EXERCISE MATERIALS:
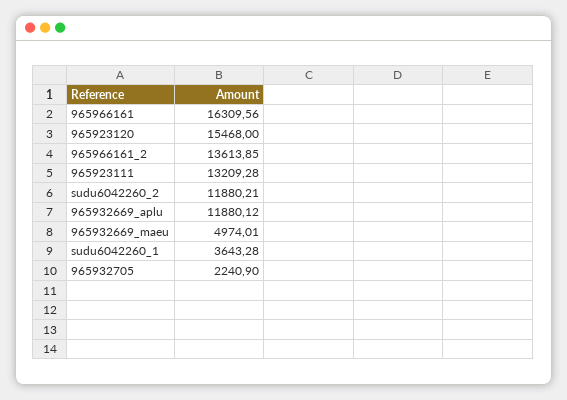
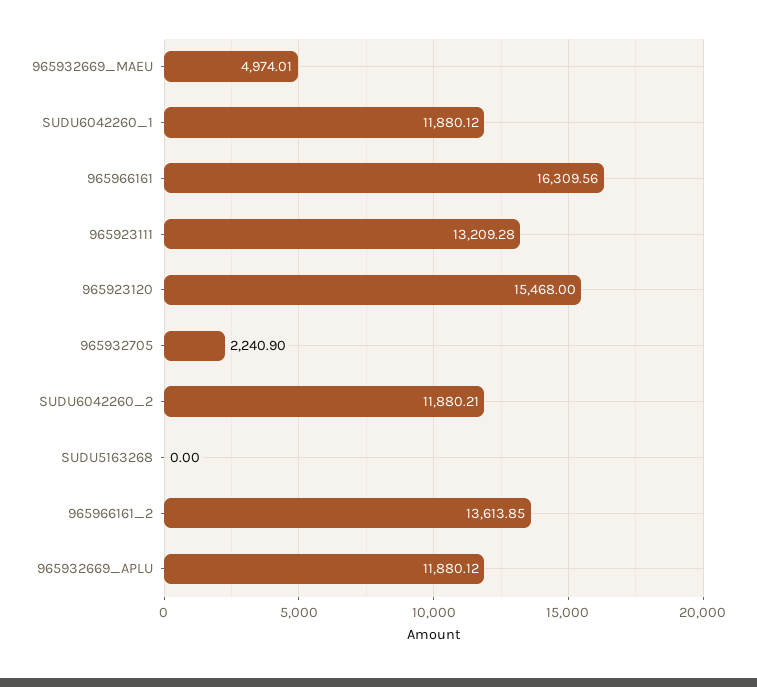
  {
    "965966161": 16309.56,
    "965923120": 15468,
    "965966161_2": 13613.85,
    "965923111": 13209.28,
    "sudu6042260_2": 11880.21,
    "965932669_aplu": 11880.12,
    "965932669_maeu": 4974.01,
-   "sudu6042260_1": 3643.28,
+   "sudu6042260_1": 11880.12,
-   "965932705": 2240.9
+   "965932705": 2240.9,
+   "SUDU5163268": 0
  }

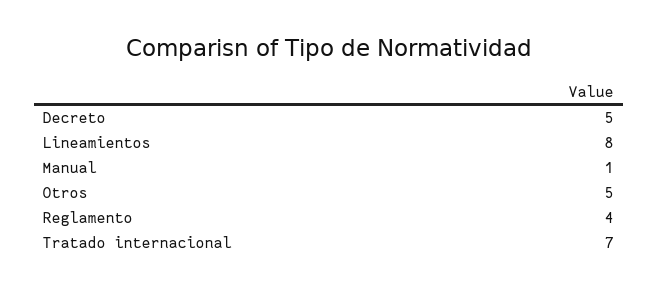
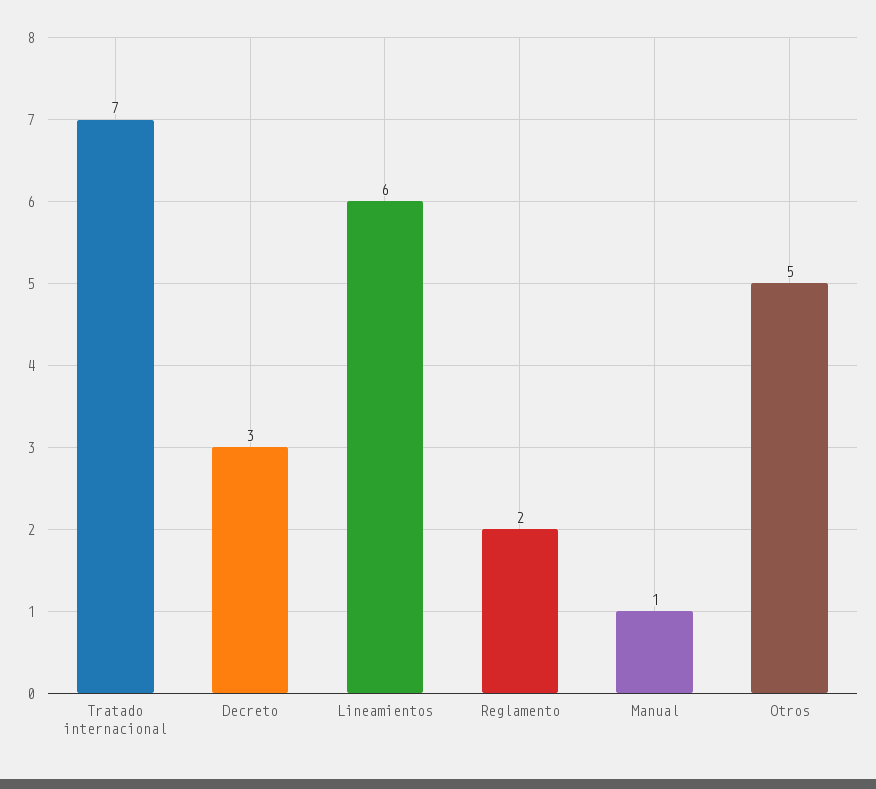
  {
-   "Decreto": 5,
+   "Decreto": 3,
-   "Lineamientos": 8,
+   "Lineamientos": 6,
    "Manual": 1,
    "Otros": 5,
-   "Reglamento": 4,
+   "Reglamento": 2,
    "Tratado internacional": 7
  }

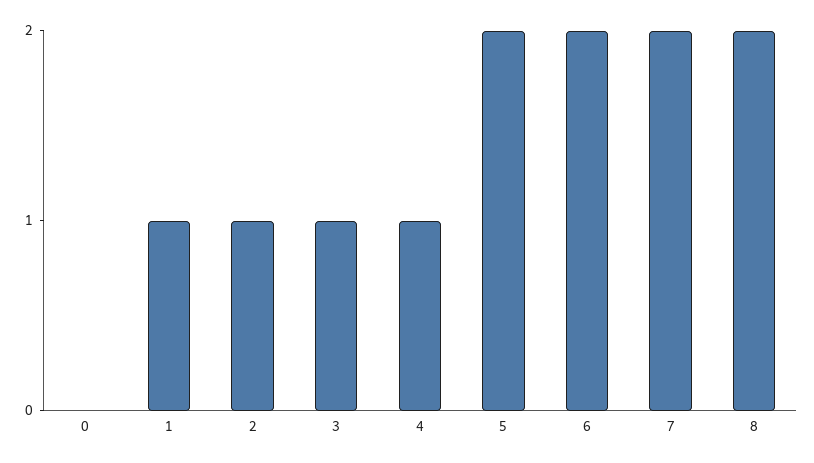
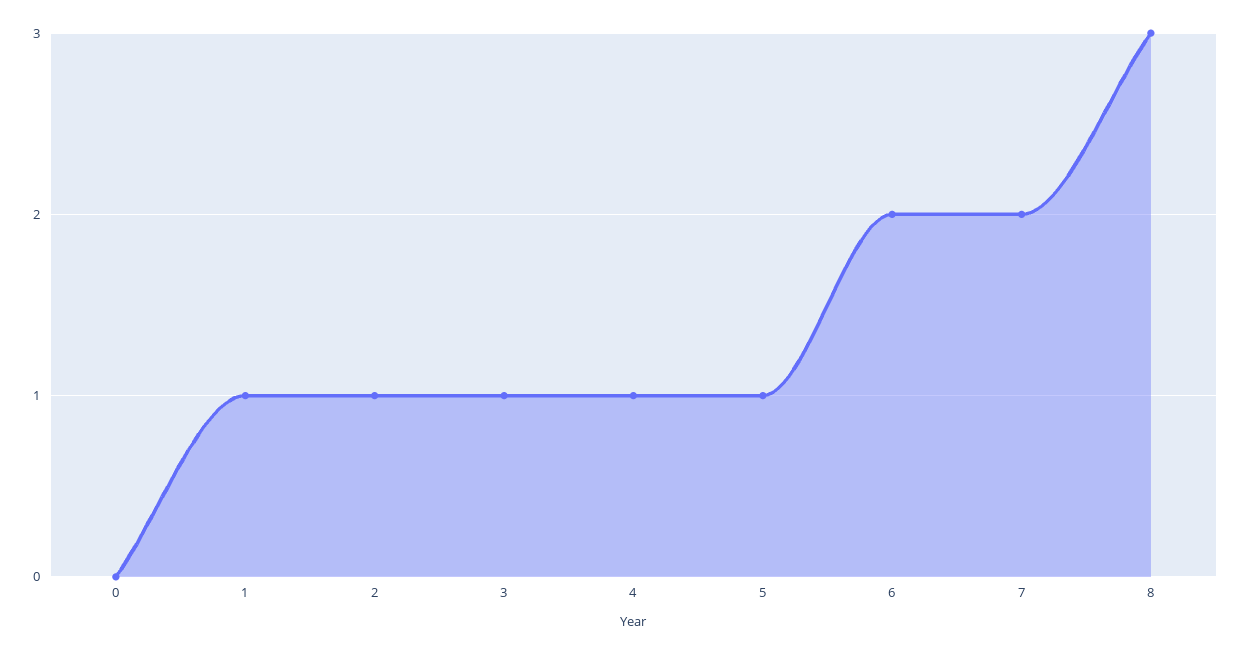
  {
    "0": 0,
    "1": 1,
    "2": 1,
    "3": 1,
    "4": 1,
-   "5": 2,
+   "5": 1,
    "6": 2,
    "7": 2,
-   "8": 2
+   "8": 3
  }

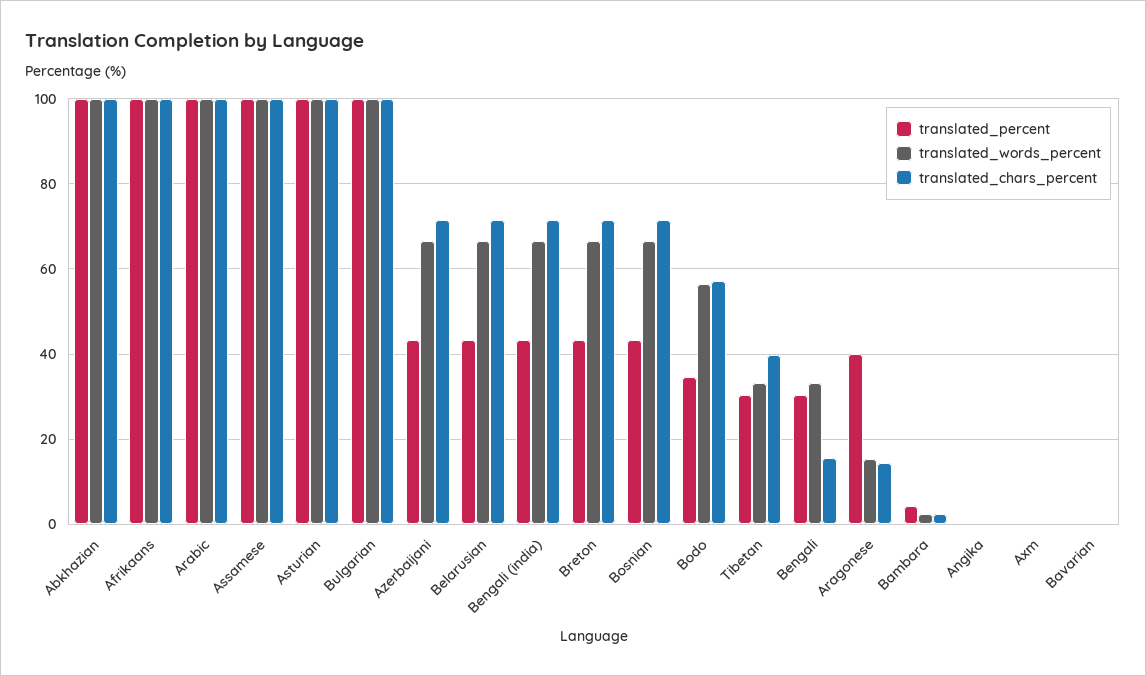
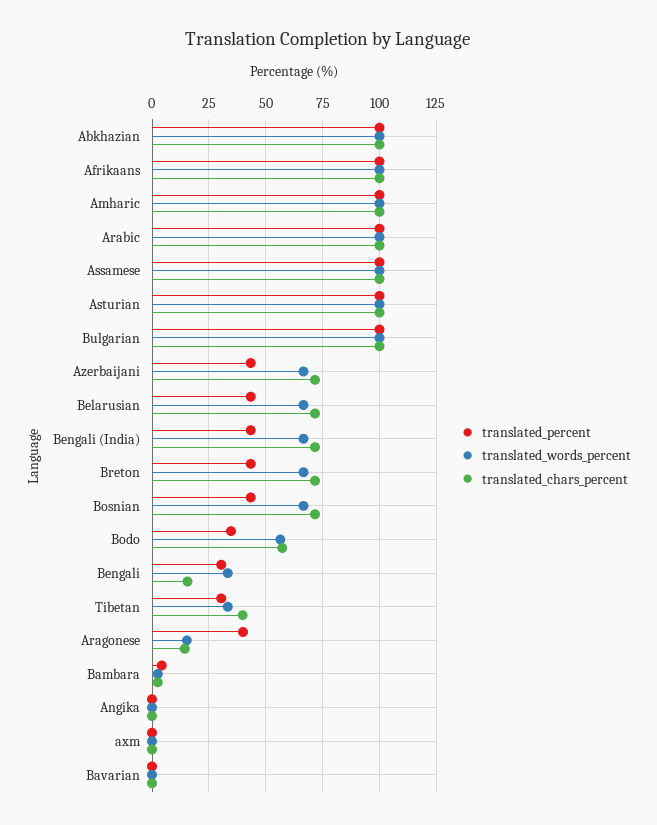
  {
    "translated_percent": {
      "Abkhazian": 100,
      "Afrikaans": 100,
      "Arabic": 100,
      "Assamese": 100,
      "Asturian": 100,
      "Bulgarian": 100,
      "Azerbaijani": 44,
      "Belarusian": 44,
      "Bengali (india)": 44,
      "Breton": 44,
      "Bosnian": 44,
      "Bodo": 34,
      "Tibetan": 30,
      "Bengali": 30,
      "Aragonese": 40,
      "Bambara": 4,
      "Angika": 0,
      "Axm": 0,
-     "Bavarian": 0
+     "Bavarian": 0,
+     "Amharic": 100
    },
    "translated_words_percent": {
      "Abkhazian": 100,
      "Afrikaans": 100,
      "Arabic": 100,
      "Assamese": 100,
      "Asturian": 100,
      "Bulgarian": 100,
      "Azerbaijani": 66,
      "Belarusian": 66,
      "Bengali (india)": 66,
      "Breton": 66,
      "Bosnian": 66,
      "Bodo": 56,
      "Tibetan": 34,
      "Bengali": 34,
      "Aragonese": 16,
      "Bambara": 2,
      "Angika": 0,
      "Axm": 0,
-     "Bavarian": 0
+     "Bavarian": 0,
+     "Amharic": 100
    },
    "translated_chars_percent": {
      "Abkhazian": 100,
      "Afrikaans": 100,
      "Arabic": 100,
      "Assamese": 100,
      "Asturian": 100,
      "Bulgarian": 100,
      "Azerbaijani": 72,
      "Belarusian": 72,
      "Bengali (india)": 72,
      "Breton": 72,
      "Bosnian": 72,
      "Bodo": 58,
      "Tibetan": 40,
      "Bengali": 16,
      "Aragonese": 14,
      "Bambara": 2,
      "Angika": 0,
      "Axm": 0,
-     "Bavarian": 0
+     "Bavarian": 0,
+     "Amharic": 100
    }
  }

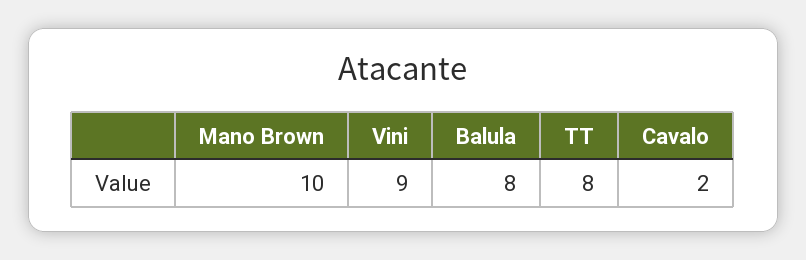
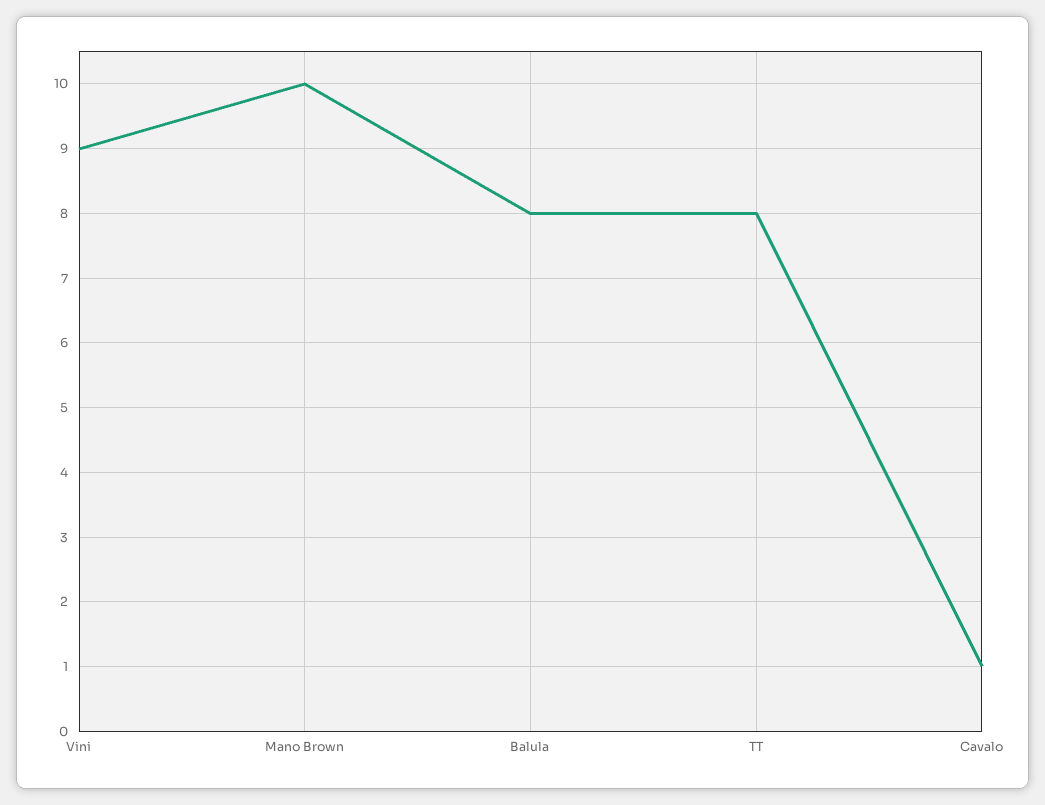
  {
    "Mano Brown": 10,
    "Vini": 9,
    "Balula": 8,
    "TT": 8,
-   "Cavalo": 2
+   "Cavalo": 1
  }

ABOUT THIS EXERCISE: In the entries above, copy each line that contains the string "Bengali".

YOUR RESPONSE:
      "Bengali (india)": 44,
      "Bengali": 30,
      "Bengali (india)": 66,
      "Bengali": 34,
      "Bengali (india)": 72,
      "Bengali": 16,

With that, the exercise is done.